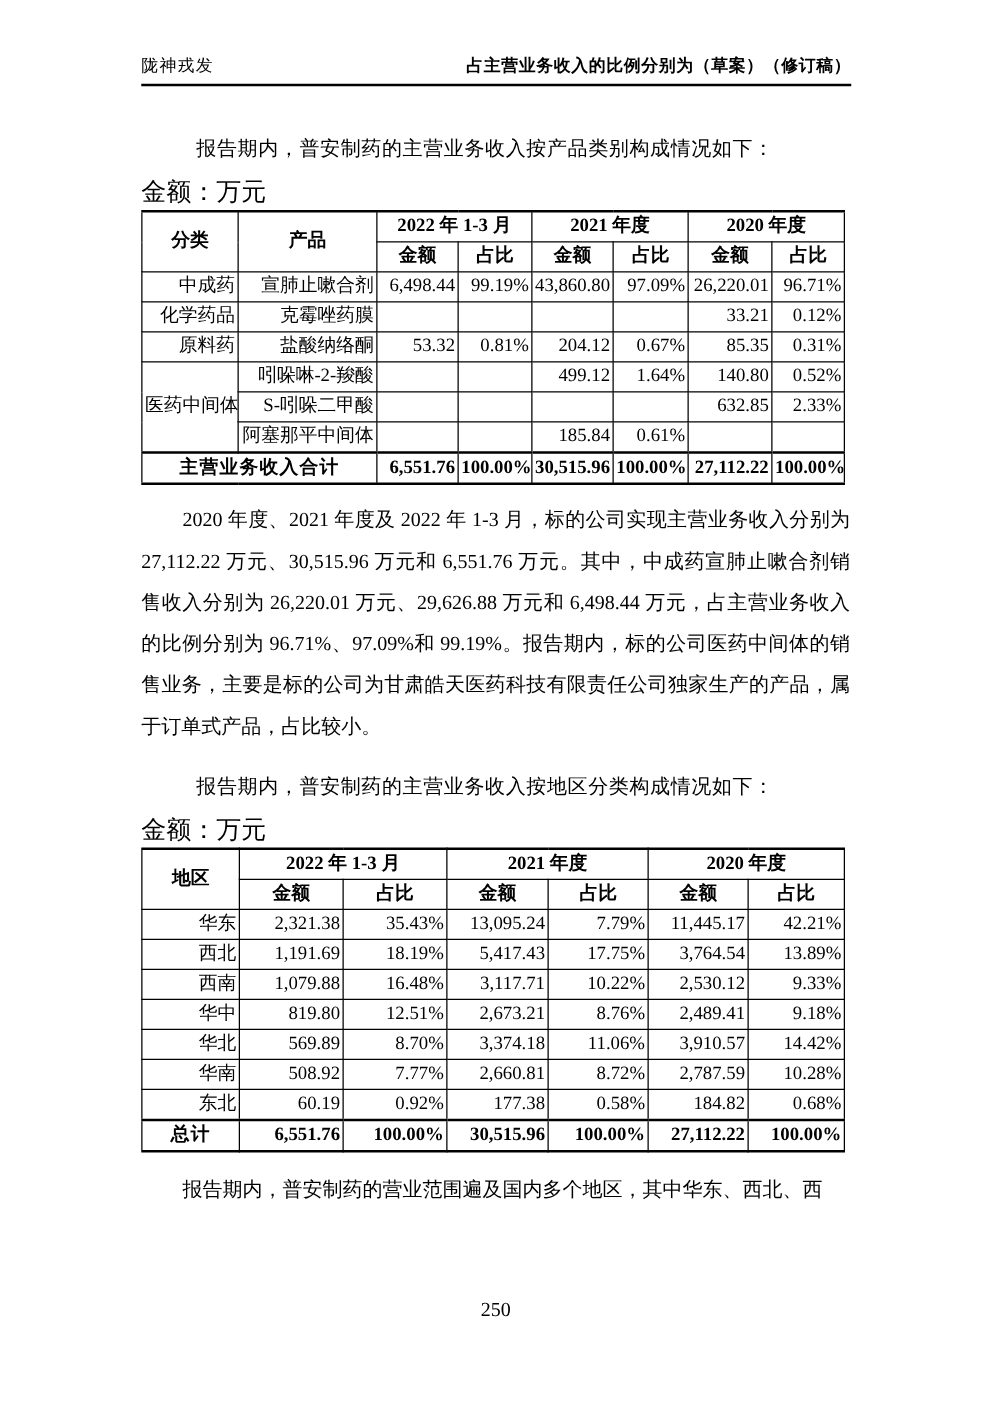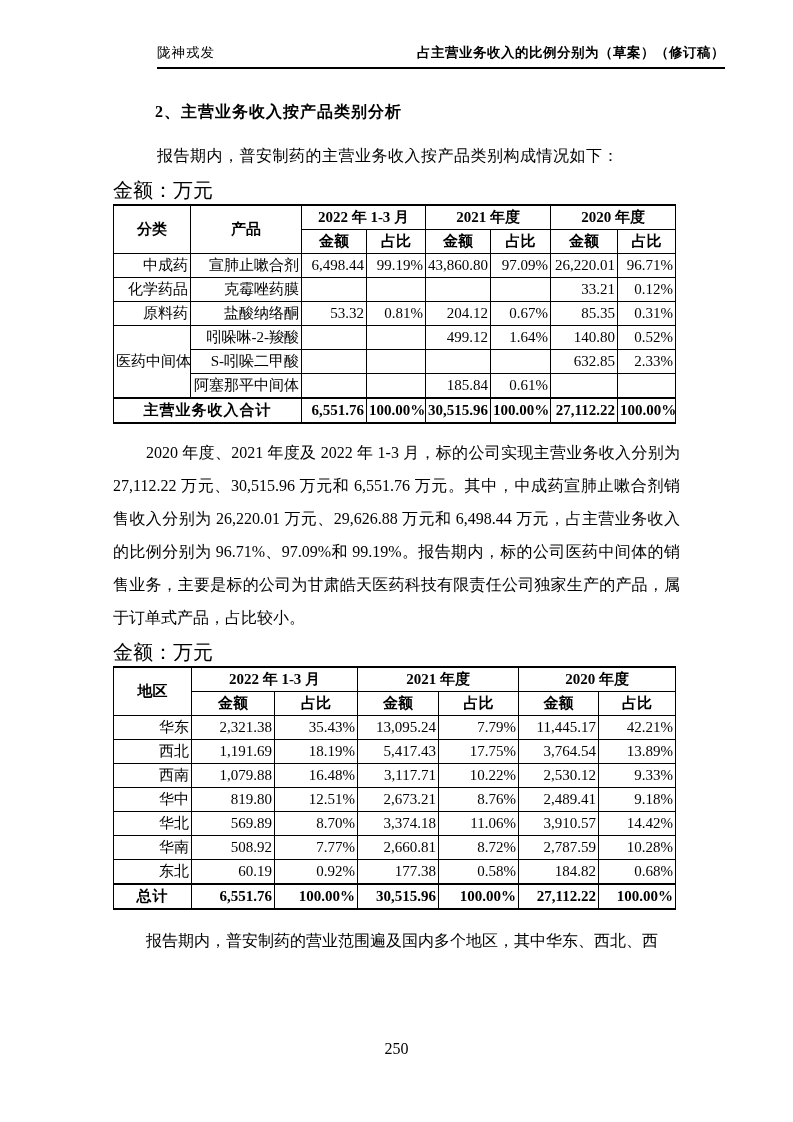--- a/index.html
+++ b/index.html
@@ -6,21 +6,21 @@
   .page{
     position:relative;
     width:793px;height:1122px;
     background:#ffffff;color:#000;
     font-family:"Liberation Serif","DejaVu Serif",serif;
     overflow:hidden;
   }
   .hdr{
     position:absolute;top:44px;left:113px;width:568px;
     display:flex;justify-content:space-between;align-items:flex-end;
-    font-size:13.5px;padding-bottom:5px;border-bottom:2px solid #000;margin-left:44px;
+    font-size:13.5px;padding-bottom:5px;border-bottom:2px solid #000;
   }
   .hdr .hl{letter-spacing:1px;}
   .hdr .hr{font-weight:bold;letter-spacing:0.5px;}
   .content{position:absolute;top:88px;left:113px;width:567px;}
   h3.heading{
     margin:0;margin-top:12px;font-size:16px;font-weight:bold;
     line-height:24px;text-indent:42px;letter-spacing:1px;
   }
   p.intro{
     margin:12px;margin-top:20px;font-size:16px;line-height:24px;
@@ -59,21 +59,20 @@
 
 <div class="page">
 
   <div class="hdr">
     <span class="hl">陇神戎发</span>
     <span class="hr">占主营业务收入的比例分别为（草案）（修订稿）</span>
   </div>
 
   <div class="content">
 
-    <h3 class="heading">2、主营业务收入按产品类别分析</h3>
     <p class="intro">报告期内，普安制药的主营业务收入按产品类别构成情况如下：</p>
     <div class="unit">金额：万元</div>
 
     <table class="rpt">
       <colgroup>
         <col style="width:77px">
           <col style="width:111px">
         <col style="width:65px">
           <col style="width:59px">
         <col style="width:65px">
@@ -164,20 +163,21 @@
           <td class="num">30,515.96</td>
           <td class="num">100.00%</td>
           <td class="num">27,112.22</td>
           <td class="num">100.00%</td>
         </tr>
       </tbody>
     </table>
 
     <p class="body-par">2020 年度、2021 年度及 2022 年 1-3 月，标的公司实现主营业务收入分别为 27,112.22 万元、30,515.96 万元和 6,551.76 万元。其中，中成药宣肺止嗽合剂销售收入分别为 26,220.01 万元、29,626.88 万元和 6,498.44 万元，占主营业务收入的比例分别为 96.71%、97.09%和 99.19%。报告期内，标的公司医药中间体的销售业务，主要是标的公司为甘肃皓天医药科技有限责任公司独家生产的产品，属于订单式产品，占比较小。</p>
 
+    <p class="intro">报告期内，普安制药的主营业务收入按地区分类构成情况如下：</p>
     <div class="unit">金额：万元</div>
 
     <table class="rpt">
       <colgroup>
         <col style="width:78px">
         <col style="width:83px">
           <col style="width:83px">
         <col style="width:81px">
           <col style="width:80px">
         <col style="width:80px">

REQUEST
What belongs in the answer is each line of the listing that contains the word "position".

EXPECTED OUTPUT
     position:relative;
     position:absolute;top:44px;left:113px;width:568px;
   .content{position:absolute;top:88px;left:113px;width:567px;}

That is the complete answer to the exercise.